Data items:
Start of Block

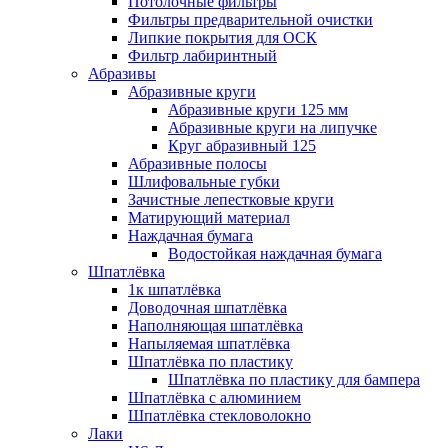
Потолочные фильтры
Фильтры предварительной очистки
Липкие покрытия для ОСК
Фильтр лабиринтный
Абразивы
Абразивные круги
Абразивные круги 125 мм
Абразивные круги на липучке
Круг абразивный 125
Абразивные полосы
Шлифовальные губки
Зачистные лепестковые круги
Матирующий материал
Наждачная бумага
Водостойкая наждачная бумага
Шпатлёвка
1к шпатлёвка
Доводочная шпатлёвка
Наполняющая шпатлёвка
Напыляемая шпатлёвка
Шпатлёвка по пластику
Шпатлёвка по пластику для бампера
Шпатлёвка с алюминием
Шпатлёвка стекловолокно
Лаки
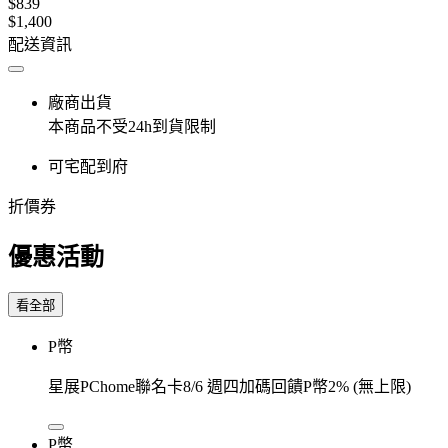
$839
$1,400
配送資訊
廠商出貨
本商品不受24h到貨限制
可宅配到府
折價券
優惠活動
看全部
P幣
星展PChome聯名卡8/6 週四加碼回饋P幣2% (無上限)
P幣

End of Block
Start of Block

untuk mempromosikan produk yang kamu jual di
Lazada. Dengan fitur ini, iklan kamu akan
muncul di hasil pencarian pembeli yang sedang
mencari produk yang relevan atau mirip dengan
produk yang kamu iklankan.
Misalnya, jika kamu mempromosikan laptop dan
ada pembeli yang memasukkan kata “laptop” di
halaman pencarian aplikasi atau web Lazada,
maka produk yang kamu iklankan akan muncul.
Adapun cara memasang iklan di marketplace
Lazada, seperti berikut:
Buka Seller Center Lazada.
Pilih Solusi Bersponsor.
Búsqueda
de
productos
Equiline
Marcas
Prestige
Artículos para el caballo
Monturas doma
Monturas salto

End of Block
Start of Block

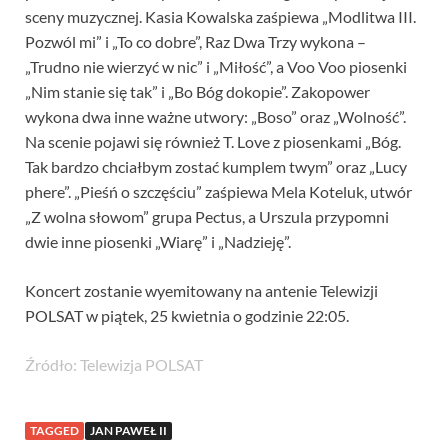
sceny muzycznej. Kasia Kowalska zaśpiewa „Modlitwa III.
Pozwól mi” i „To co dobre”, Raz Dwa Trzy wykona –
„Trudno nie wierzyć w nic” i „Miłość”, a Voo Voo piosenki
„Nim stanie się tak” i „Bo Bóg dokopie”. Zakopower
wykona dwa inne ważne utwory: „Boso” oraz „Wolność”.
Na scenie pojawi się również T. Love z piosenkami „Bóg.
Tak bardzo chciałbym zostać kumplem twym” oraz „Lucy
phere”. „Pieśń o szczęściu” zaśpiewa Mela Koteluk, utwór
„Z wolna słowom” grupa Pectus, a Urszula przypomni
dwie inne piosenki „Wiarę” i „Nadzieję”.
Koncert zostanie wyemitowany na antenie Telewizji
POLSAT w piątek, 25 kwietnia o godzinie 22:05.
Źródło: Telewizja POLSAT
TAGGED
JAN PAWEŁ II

End of Block

■ Task description
Could you write out again everything in the listing from the line containing "untuk mempromosikan produk yang kamu jual di" down to the line containing "Monturas salto", both of those lines included?

■ Output below
untuk mempromosikan produk yang kamu jual di
Lazada. Dengan fitur ini, iklan kamu akan
muncul di hasil pencarian pembeli yang sedang
mencari produk yang relevan atau mirip dengan
produk yang kamu iklankan.
Misalnya, jika kamu mempromosikan laptop dan
ada pembeli yang memasukkan kata “laptop” di
halaman pencarian aplikasi atau web Lazada,
maka produk yang kamu iklankan akan muncul.
Adapun cara memasang iklan di marketplace
Lazada, seperti berikut:
Buka Seller Center Lazada.
Pilih Solusi Bersponsor.
Búsqueda
de
productos
Equiline
Marcas
Prestige
Artículos para el caballo
Monturas doma
Monturas salto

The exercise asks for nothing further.